Kennedy keeps teetering from principles favoring one side or the other. “The court’s precedents make clear that the baker, in his capacity as the owner of a business serving the public, might have his right to the free exercise of religion limited by generally applicable laws,” he says.
“Yet,” Kennedy adds, tottering to the other side, “the baker was entitled to a neutral decisionmaker who would give full and fair consideration to his religious objection.”
And this is where the teeter-totter comes to a rest.
“The delicate question of when the free exercise of his religion must yield to an otherwise valid exercise of state power needed to be determined in an adjudication in which religious hostility on the part of the state itself would not be a factor in the balance the state sought to reach,” Kennedy says. “That requirement, however, was not met here. When the Colorado Civil Rights Commission considered this case, it did not do so with the religious neutrality that the Constitution requires.”
He continues a bit before concluding with language from near the end of his written opinion. “The outcome of cases like this in other circumstances must await further elaboration in the courts, all in the context of recognizing that these disputes must be resolved with tolerance, without undue disrespect to sincere religious beliefs, and without subjecting gay persons to indignities when they seek goods and services in an open market,” he says.

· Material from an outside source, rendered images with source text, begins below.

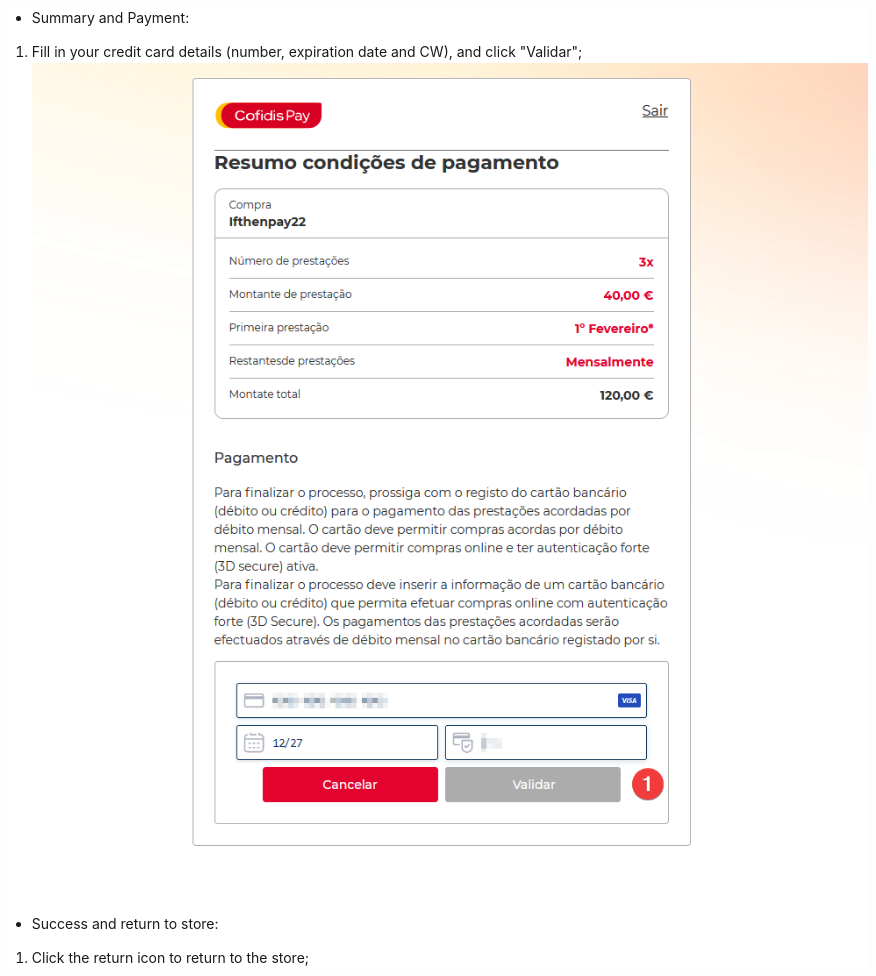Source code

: * Summary and Payment:
1. Fill in your credit card details (number, expiration date and CW), and click "Validar";
![img](https://github.com/ifthenpay/prestashop8/raw/assets/readme_img/en/cofidis_payment_6.png)
</br>

* Success and return to store:
1. Click the return icon to return to the store;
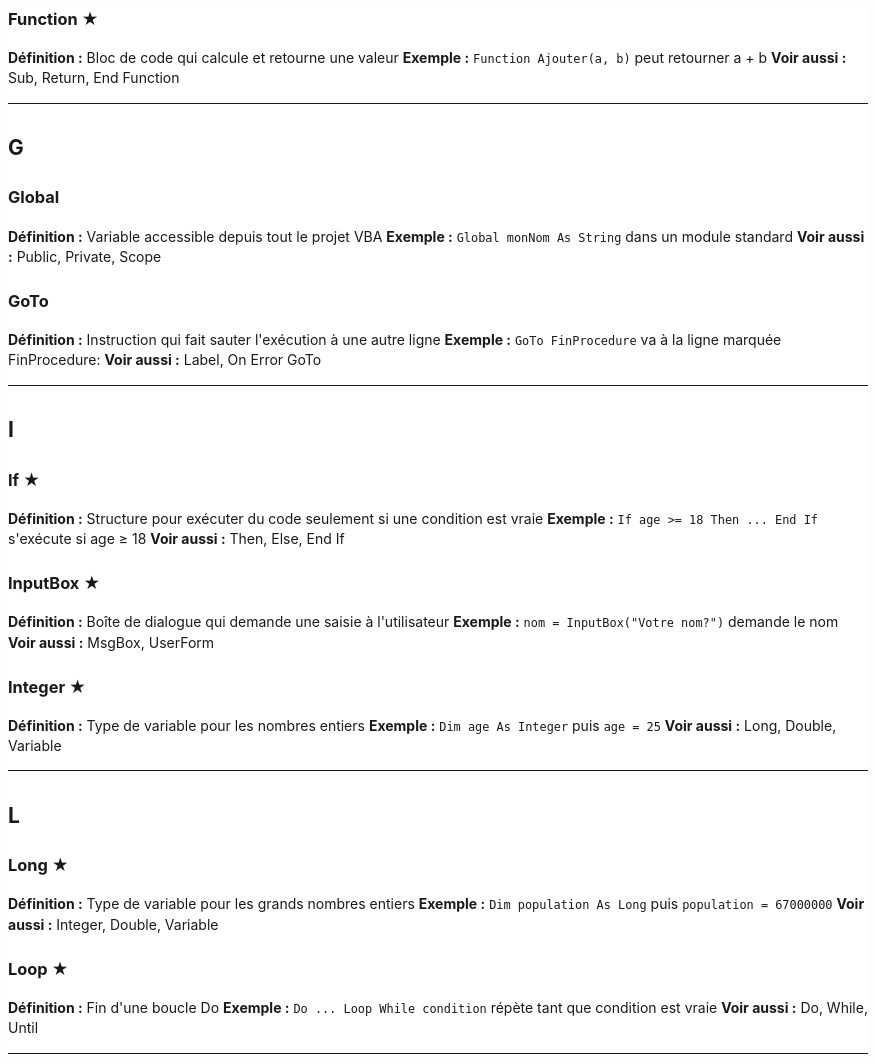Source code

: ### Function ★
**Définition :** Bloc de code qui calcule et retourne une valeur
**Exemple :** `Function Ajouter(a, b)` peut retourner a + b
**Voir aussi :** Sub, Return, End Function

---

## G

### Global
**Définition :** Variable accessible depuis tout le projet VBA
**Exemple :** `Global monNom As String` dans un module standard
**Voir aussi :** Public, Private, Scope

### GoTo
**Définition :** Instruction qui fait sauter l'exécution à une autre ligne
**Exemple :** `GoTo FinProcedure` va à la ligne marquée FinProcedure:
**Voir aussi :** Label, On Error GoTo

---

## I

### If ★
**Définition :** Structure pour exécuter du code seulement si une condition est vraie
**Exemple :** `If age >= 18 Then ... End If` s'exécute si age ≥ 18
**Voir aussi :** Then, Else, End If

### InputBox ★
**Définition :** Boîte de dialogue qui demande une saisie à l'utilisateur
**Exemple :** `nom = InputBox("Votre nom?")` demande le nom
**Voir aussi :** MsgBox, UserForm

### Integer ★
**Définition :** Type de variable pour les nombres entiers
**Exemple :** `Dim age As Integer` puis `age = 25`
**Voir aussi :** Long, Double, Variable

---

## L

### Long ★
**Définition :** Type de variable pour les grands nombres entiers
**Exemple :** `Dim population As Long` puis `population = 67000000`
**Voir aussi :** Integer, Double, Variable

### Loop ★
**Définition :** Fin d'une boucle Do
**Exemple :** `Do ... Loop While condition` répète tant que condition est vraie
**Voir aussi :** Do, While, Until

---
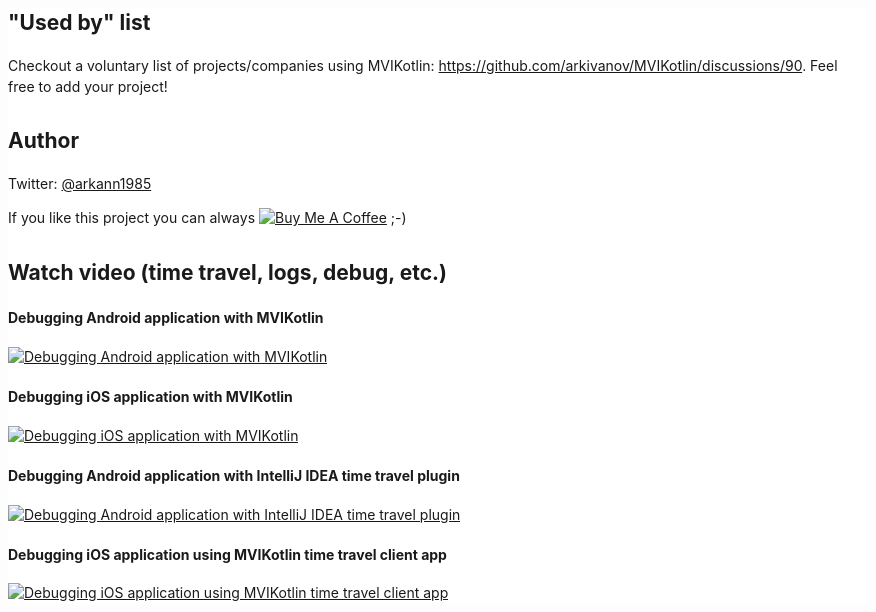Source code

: ## "Used by" list

Checkout a voluntary list of projects/companies using MVIKotlin: https://github.com/arkivanov/MVIKotlin/discussions/90. Feel free to add your project!

## Author

Twitter: [@arkann1985](https://twitter.com/arkann1985)

If you like this project you can always <a href="https://www.buymeacoffee.com/arkivanov" target="_blank"><img src="https://cdn.buymeacoffee.com/buttons/v2/default-blue.png" alt="Buy Me A Coffee" height=32></a> ;-)

## Watch video (time travel, logs, debug, etc.)

#### Debugging Android application with MVIKotlin

[![Debugging Android application with MVIKotlin](https://img.youtube.com/vi/_bbxR503-u0/0.jpg)](https://youtu.be/_bbxR503-u0)

#### Debugging iOS application with MVIKotlin

[![Debugging iOS application with MVIKotlin](https://img.youtube.com/vi/MJCYQzeL-w8/0.jpg)](https://youtu.be/MJCYQzeL-w8)

#### Debugging Android application with IntelliJ IDEA time travel plugin

[![Debugging Android application with IntelliJ IDEA time travel plugin](https://img.youtube.com/vi/Tr2ayOcVU34/0.jpg)](https://youtu.be/Tr2ayOcVU34)

#### Debugging iOS application using MVIKotlin time travel client app

[![Debugging iOS application using MVIKotlin time travel client app](https://img.youtube.com/vi/rj6GwA2ZQkk/0.jpg)](https://youtu.be/rj6GwA2ZQkk)

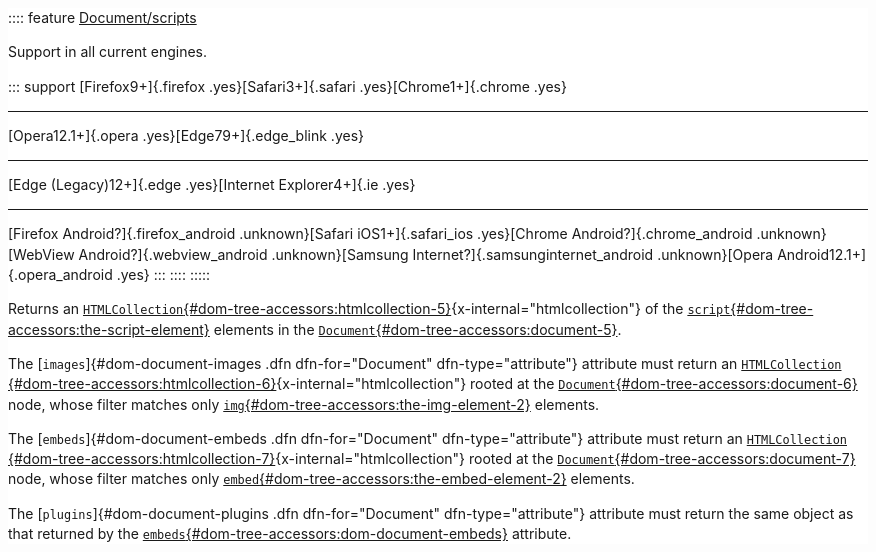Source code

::::: feature
[Document/scripts](https://developer.mozilla.org/en-US/docs/Web/API/Document/scripts "The scripts property of the Document interface returns a list of the <script> elements in the document. The returned object is an HTMLCollection.")

Support in all current engines.

::: support
[Firefox9+]{.firefox .yes}[Safari3+]{.safari .yes}[Chrome1+]{.chrome
.yes}

------------------------------------------------------------------------

[Opera12.1+]{.opera .yes}[Edge79+]{.edge_blink .yes}

------------------------------------------------------------------------

[Edge (Legacy)12+]{.edge .yes}[Internet Explorer4+]{.ie .yes}

------------------------------------------------------------------------

[Firefox Android?]{.firefox_android .unknown}[Safari iOS1+]{.safari_ios
.yes}[Chrome Android?]{.chrome_android .unknown}[WebView
Android?]{.webview_android .unknown}[Samsung
Internet?]{.samsunginternet_android .unknown}[Opera
Android12.1+]{.opera_android .yes}
:::
::::
:::::

Returns an
[`HTMLCollection`{#dom-tree-accessors:htmlcollection-5}](https://dom.spec.whatwg.org/#interface-htmlcollection){x-internal="htmlcollection"}
of the
[`script`{#dom-tree-accessors:the-script-element}](scripting.html#the-script-element)
elements in the [`Document`{#dom-tree-accessors:document-5}](#document).

The [`images`]{#dom-document-images .dfn dfn-for="Document"
dfn-type="attribute"} attribute must return an
[`HTMLCollection`{#dom-tree-accessors:htmlcollection-6}](https://dom.spec.whatwg.org/#interface-htmlcollection){x-internal="htmlcollection"}
rooted at the [`Document`{#dom-tree-accessors:document-6}](#document)
node, whose filter matches only
[`img`{#dom-tree-accessors:the-img-element-2}](embedded-content.html#the-img-element)
elements.

The [`embeds`]{#dom-document-embeds .dfn dfn-for="Document"
dfn-type="attribute"} attribute must return an
[`HTMLCollection`{#dom-tree-accessors:htmlcollection-7}](https://dom.spec.whatwg.org/#interface-htmlcollection){x-internal="htmlcollection"}
rooted at the [`Document`{#dom-tree-accessors:document-7}](#document)
node, whose filter matches only
[`embed`{#dom-tree-accessors:the-embed-element-2}](iframe-embed-object.html#the-embed-element)
elements.

The [`plugins`]{#dom-document-plugins .dfn dfn-for="Document"
dfn-type="attribute"} attribute must return the same object as that
returned by the
[`embeds`{#dom-tree-accessors:dom-document-embeds}](#dom-document-embeds)
attribute.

He explains the lineup, as is customary, not by listing all who have joined his opinion, but by noting concurring and dissenting opinions. So there is the concurring opinion of Kagan, joined by Breyer. Gorsuch filed a concurring opinion, joined by Alito. Thomas filed an opinion concurring in part and concurring in the judgment, joined by Gorsuch. Justice Ruth Bader Ginsburg has filed a dissenting opinion, joined by Sotomayor.
Ginsburg has donned her dissent jabot today, but she does not read any part of her dissenting opinion in court.
The nuances of the opinions in Masterpiece will be plenty challenging to contemplate, even thinking in English.
Marshal Pamela Talkin announces, after bar admissions, that the court is adjourned “until Monday next.”
As Mademoiselle Dominique would say, “À bientôt.” (See you soon.)